_Fragmento proporcionado_:
○ ○ ○ ○ ○

La clave para mejorar nuestro punto de partida debe basarse en abordar las dos cuestiones que dificultan el desarrollo de los jóvenes, y que comentaba antes: el tejido productivo y la vivienda.

El primero de ellos es lento pero muy necesario: España presenta desde la desindustrialización de los años 80 un déficit de nuevos sectores industriales competitivos que se basen en la industria tecnológica, científica y de bienes de equipo. Aunque el Gobierno carece de papel protagonista en la industria, muchas son las políticas públicas que pueden promoverse para incentivar este desarrollo. Un marco fiscal favorable para la implantación de nuevas industrias competitivas, programas públicos para la atracción de multinacionales de alto valor añadido como ya se desarrollan en algunas comunidades autónomas, abordar una reforma en profundidad del obsoleto espacio de educación superior español que ponga la Universidad en colaboración con la empresa, el desarrollo de infraestructuras de tipo logístico… Un proceso lento pero que, de forma continuada, dará resultados en pocos lustros.

La segunda cuestión a abordar es la vivienda. Y este punto sí resulta mucho más sencillo… si hay voluntad. El desarrollo de grandes bolsas de vivienda pública -tanto en alquiler como en propiedad- en las principales capitales de provincia de España es algo barato, viable y factible si se quiere desde los respectivos Gobiernos y partidos políticos. Y esto sí es un remedio definitivo para la emancipación de los jóvenes y para su desarrollo vital.

○ ○ ○ ○ ○

_Información proporcionada_:
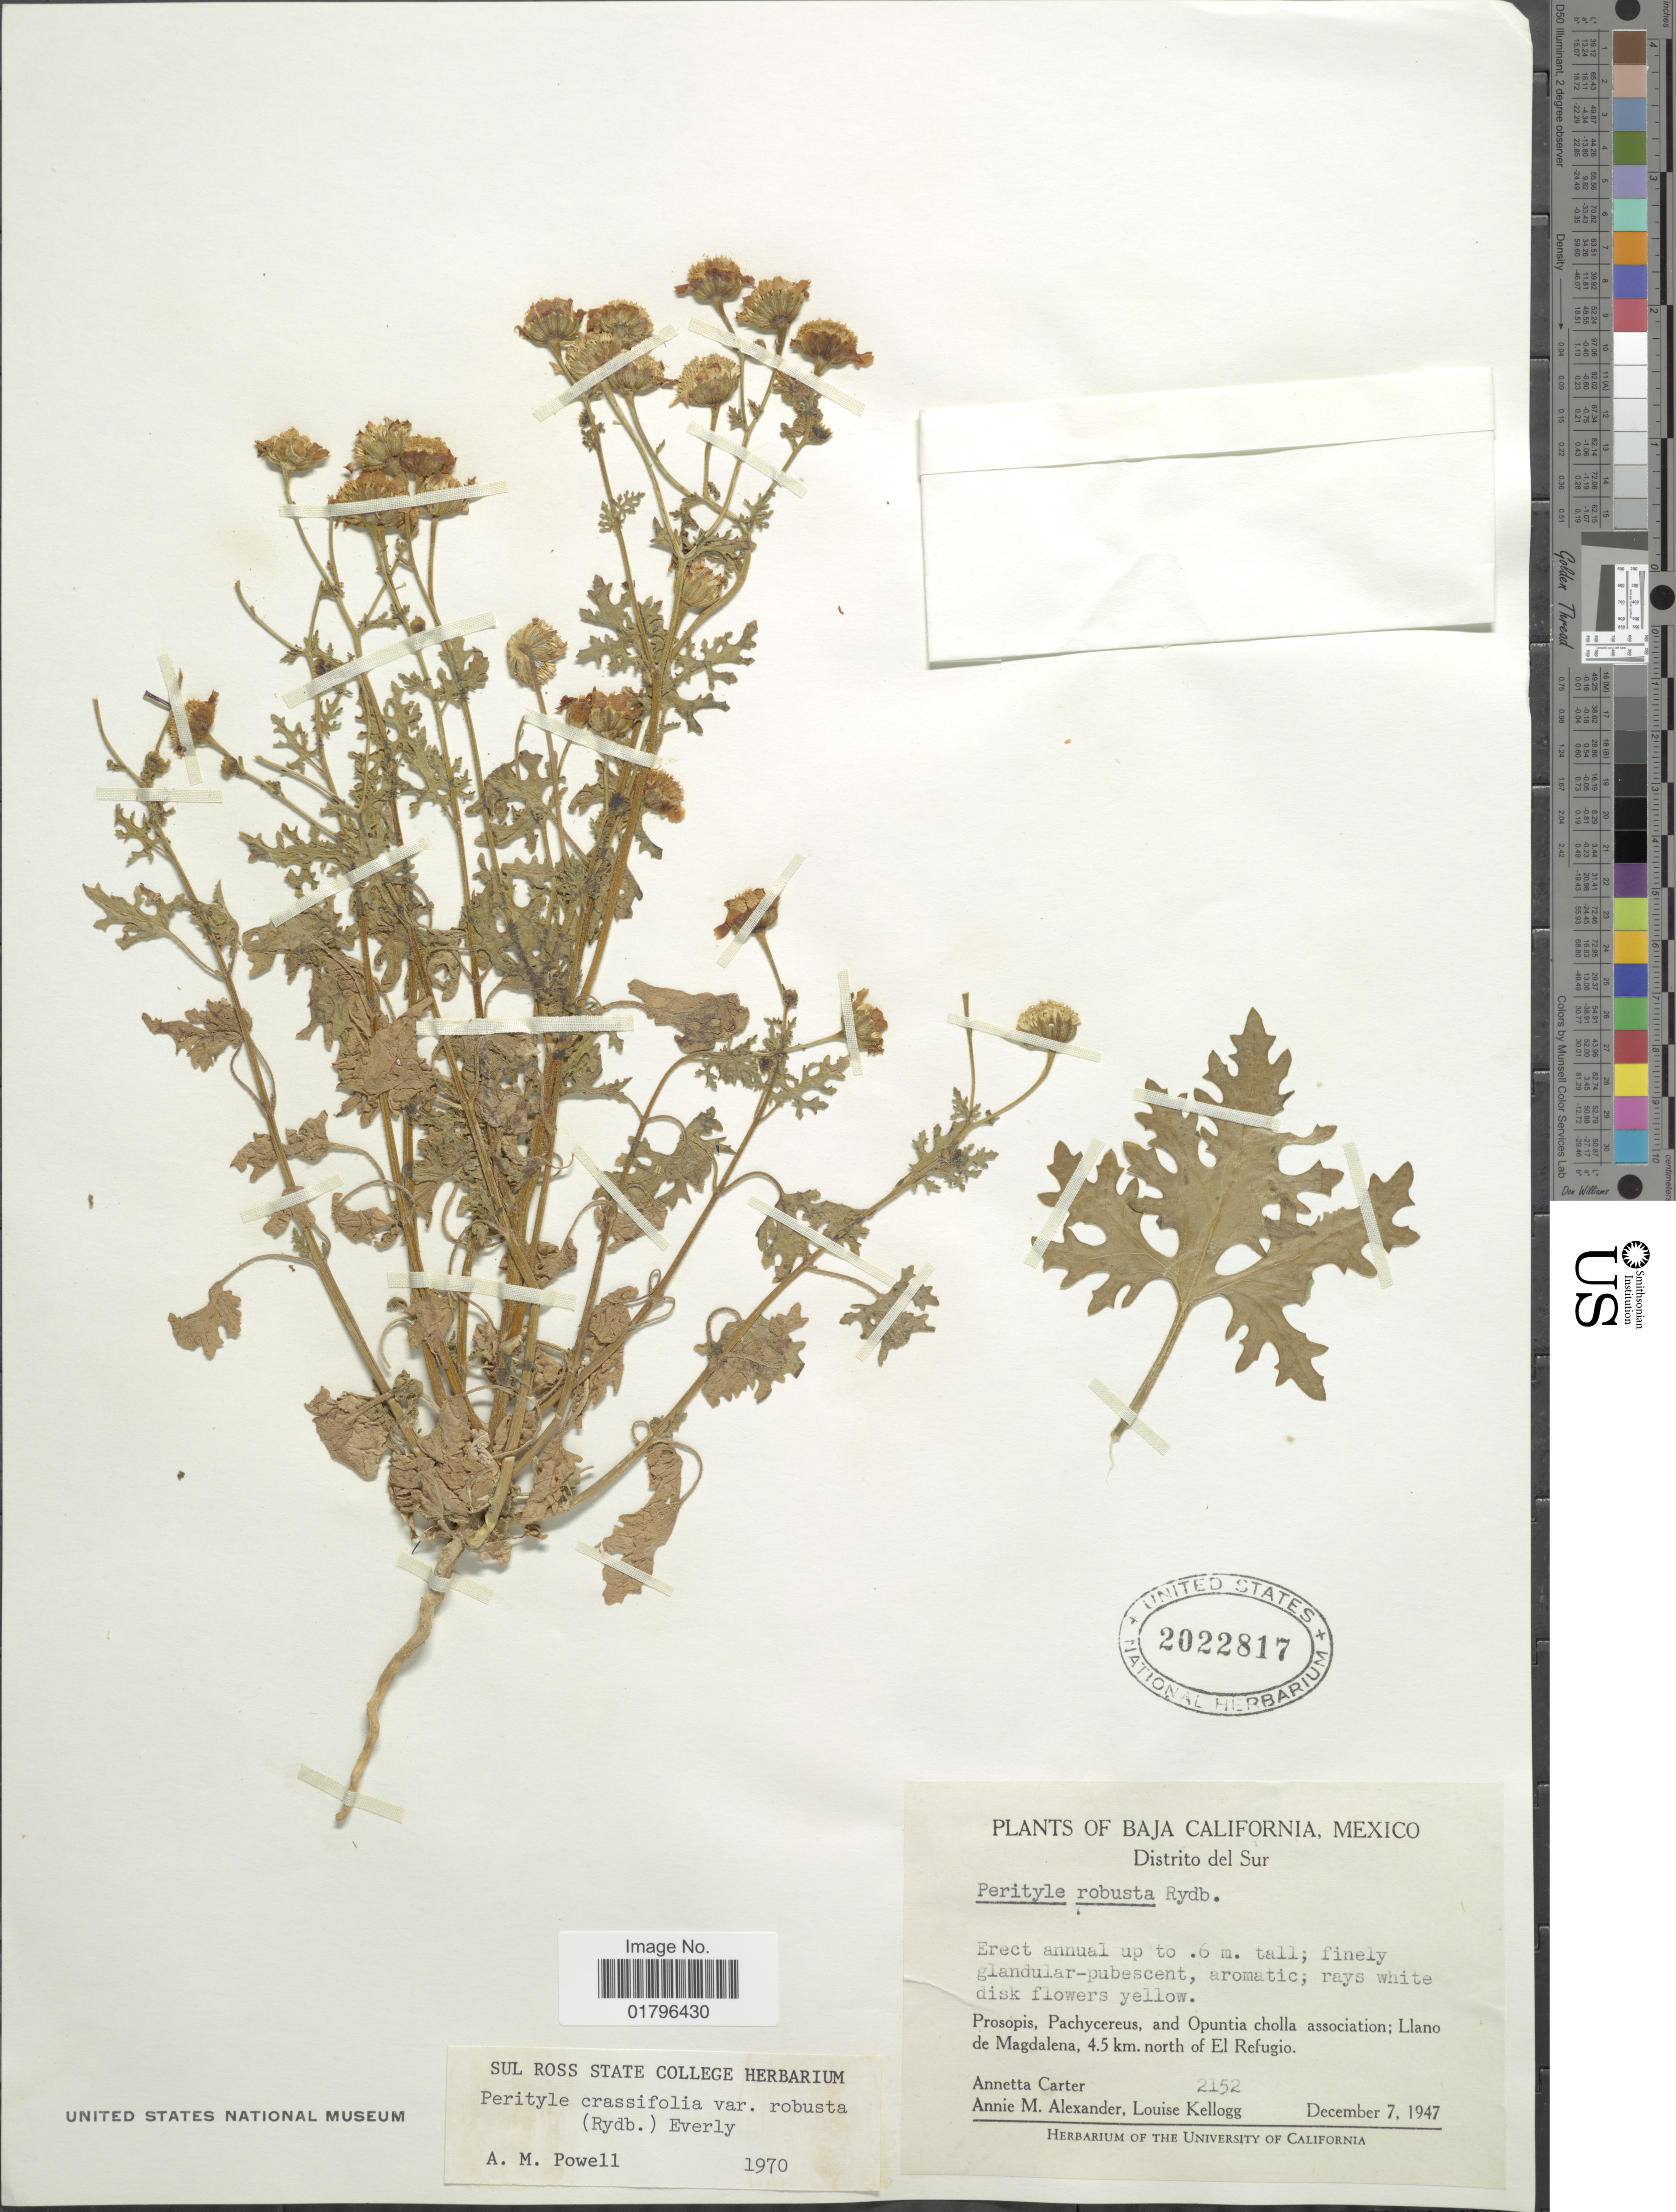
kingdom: Plantae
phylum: Tracheophyta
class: Magnoliopsida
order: Asterales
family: Asteraceae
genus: Perityle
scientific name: Perityle crassifolia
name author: Brandegee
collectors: A. M. Carter, A. M. Alexander & L. Kellogg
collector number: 2152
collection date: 1947-12-07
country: Mexico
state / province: Baja California Sur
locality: Distrito del Sur, Llano d Magdalena, 4.5 km north of El Refugio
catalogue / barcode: US 2022817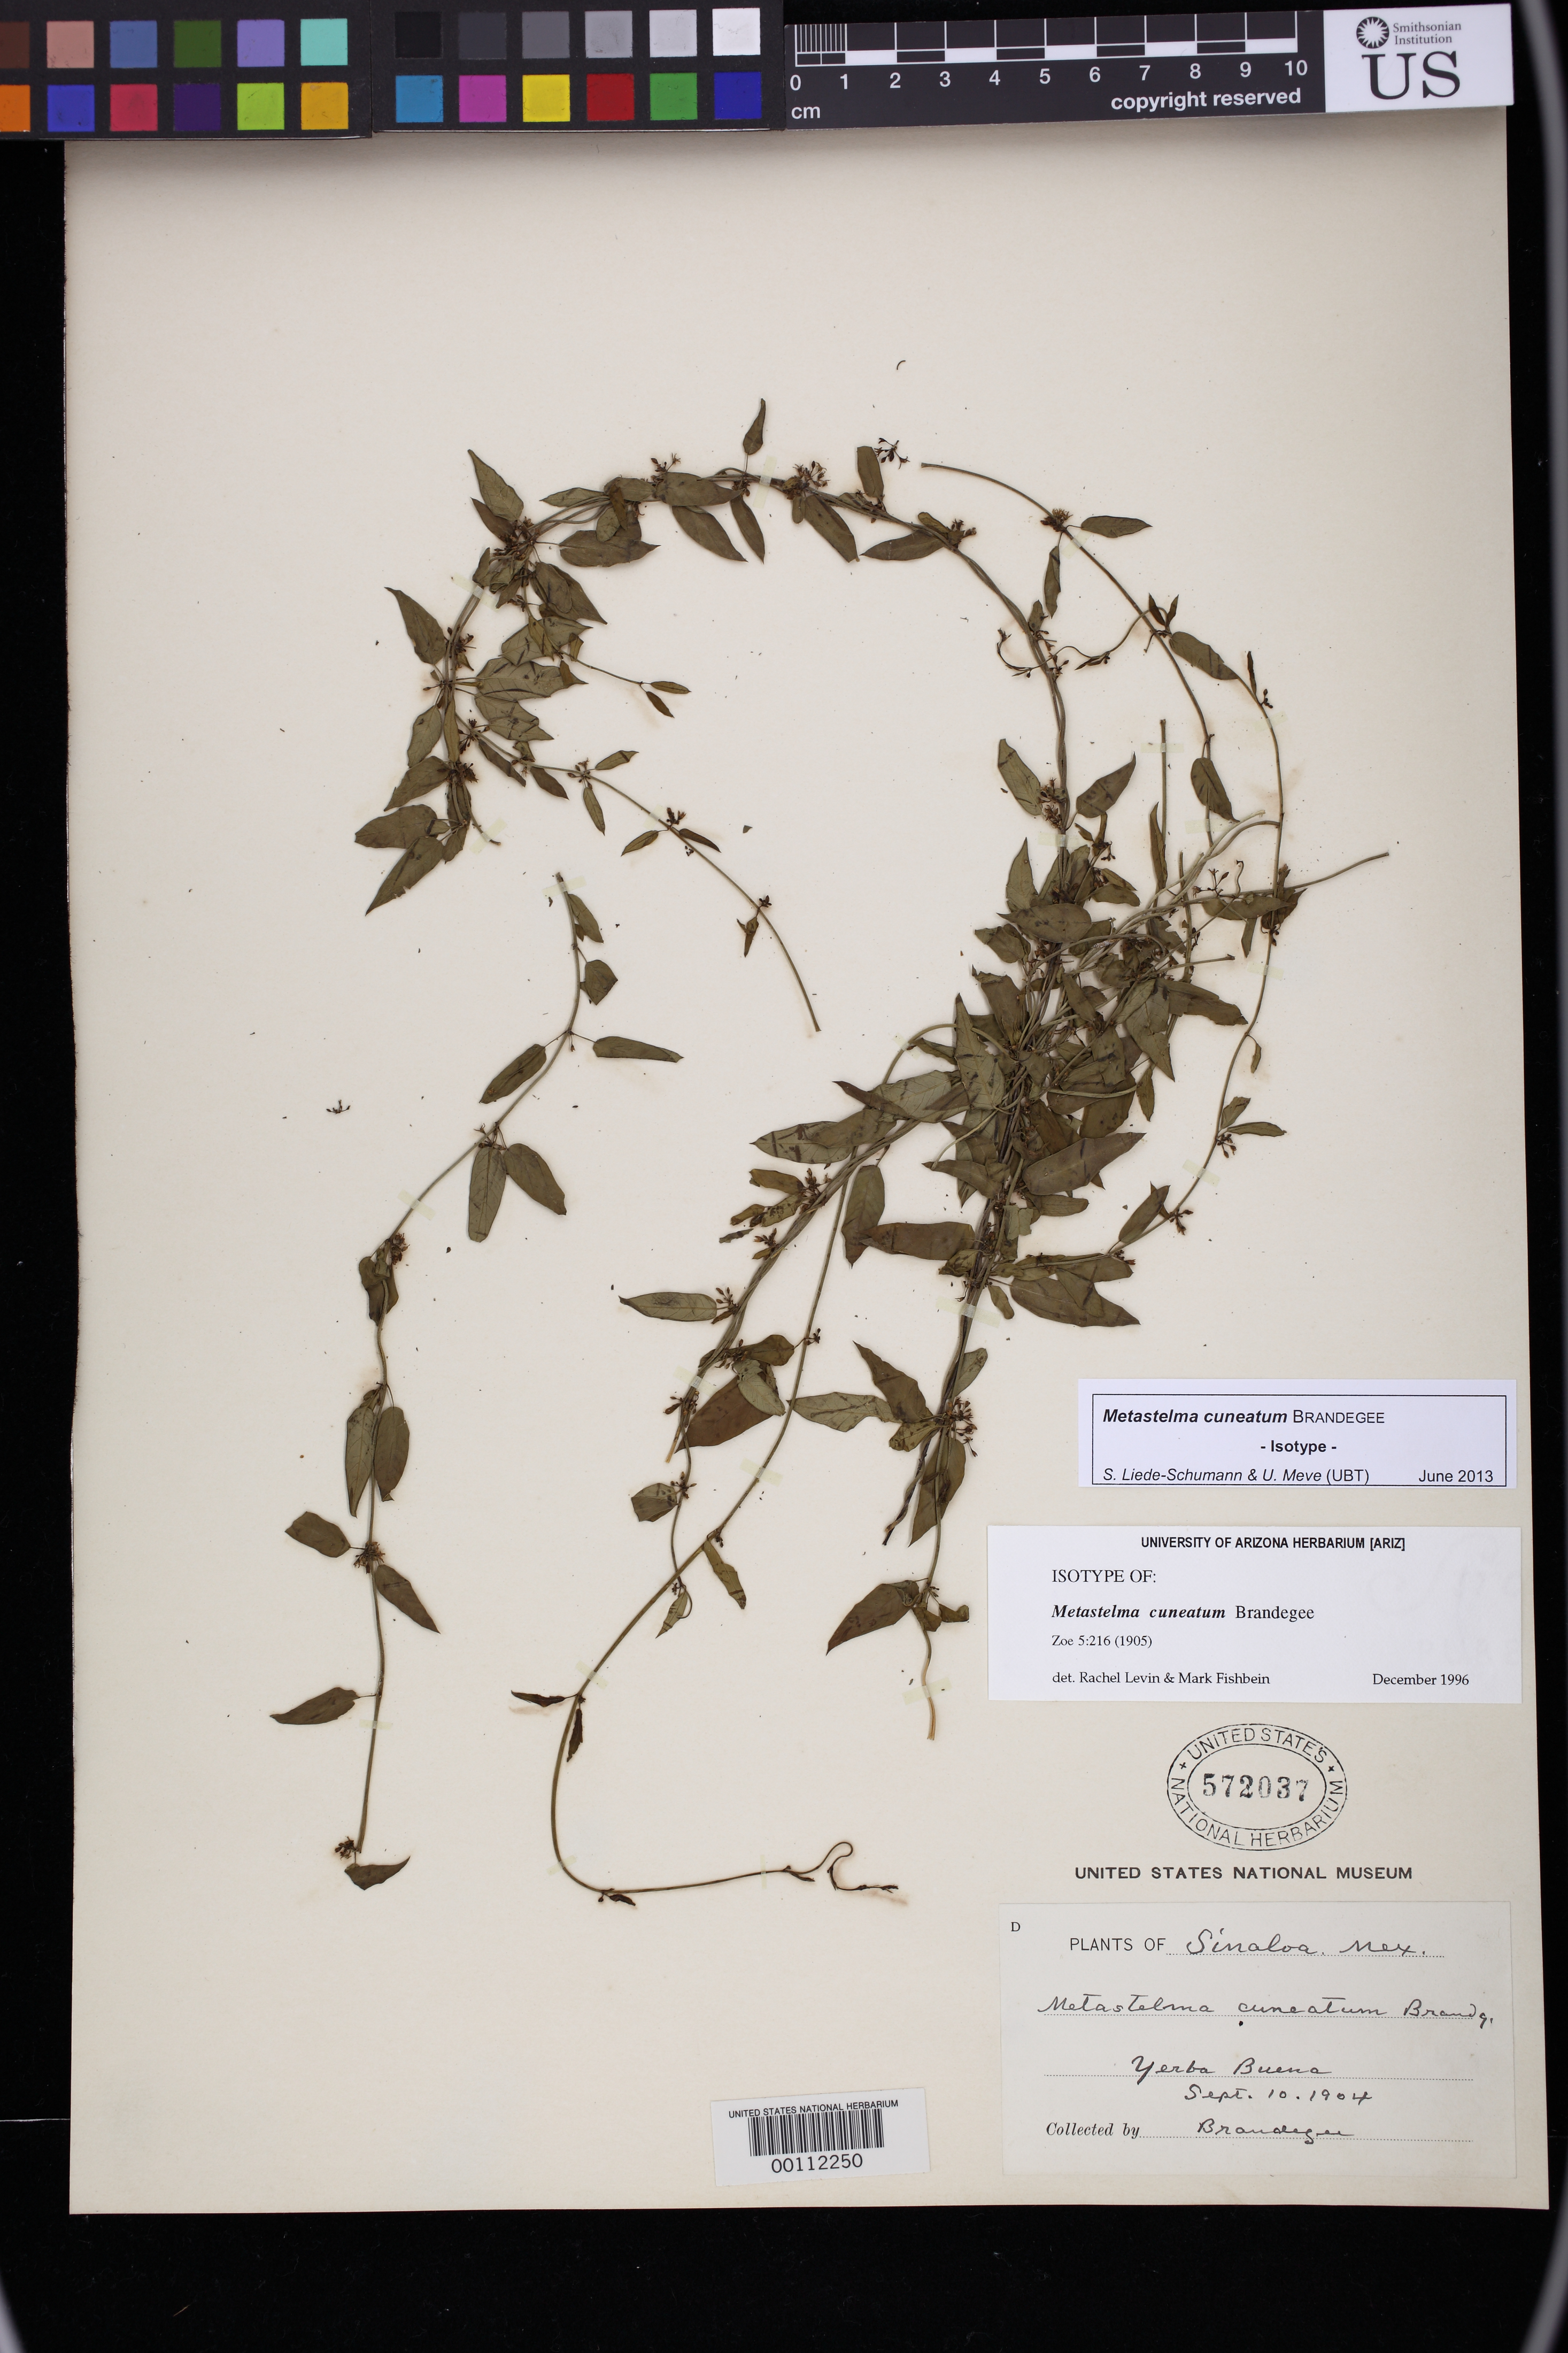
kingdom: Plantae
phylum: Tracheophyta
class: Magnoliopsida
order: Gentianales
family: Apocynaceae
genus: Metastelma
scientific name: Metastelma cuneatum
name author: Brandegee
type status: Isotype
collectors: T. S. Brandegee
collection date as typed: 10 Sep 1904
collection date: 1904-09-10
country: Mexico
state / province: Sinaloa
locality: Yerba Buena near Altata.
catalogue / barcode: US 572037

○ ○ ○ ○ ○

_Objetivos_:
1. Reescribe en forma de lista el párrafo del fragmento que comienza con «El primero de ellos es lento» y conserva sus datos principales.
2. Responde con datos del fragmento:
(a) ¿Cuáles son las dos cuestiones que dificultan el desarrollo de los jóvenes?
(b) ¿Desde qué época presenta España un déficit de nuevos sectores industriales competitivos?
(c) ¿Dónde se plantea desarrollar grandes bolsas de vivienda pública?
3. Escribe la continuación del fragmento sobre el tejido productivo y la vivienda de los jóvenes a partir de su última frase.

_Respuestas por tarea_:
1.
- Problema: desde la desindustrialización de los años 80, España tiene un déficit de nuevos sectores industriales competitivos basados en la industria tecnológica, científica y de bienes de equipo.
- Papel público: el Gobierno no tiene un papel protagonista en la industria, pero puede promover muchas políticas que incentiven su desarrollo.
- Medidas posibles:
  - un marco fiscal favorable para la implantación de nuevas industrias competitivas;
  - programas públicos para atraer multinacionales de alto valor añadido, como ya se desarrollan en algunas comunidades autónomas;
  - una reforma en profundidad del obsoleto espacio de educación superior que ponga la Universidad en colaboración con la empresa;
  - el desarrollo de infraestructuras de tipo logístico.
- Resultado: es un proceso lento que, de forma continuada, dará resultados en pocos lustros.

2.
(a) El tejido productivo y la vivienda.
(b) Desde la desindustrialización de los años 80.
(c) En las principales capitales de provincia de España.

3.
Si no, la situación seguirá encallada. Personalmente, me produce desolación cuando observo a muchas personas de mi generación señalar que su única opción laboral es pegarse años y años bajo el falso oficio de “opositor” intentando acceder a una plaza de funcionario que la mayoría de ellos no lograrán jamás. No es una buena opción, pero los jóvenes también son conscientes de que tener empleos precarios de por vida no es una opción. Un país donde el sector privado y productivo no despega y donde el Estado debe “subsidiarlo” y cubrirlo todo, es un país carente de innovación, progreso, iniciativa, libertad y, en el medio plazo, de calidad de vida. España, agosto de 2021. Nunca es tarde si la dicha es buena.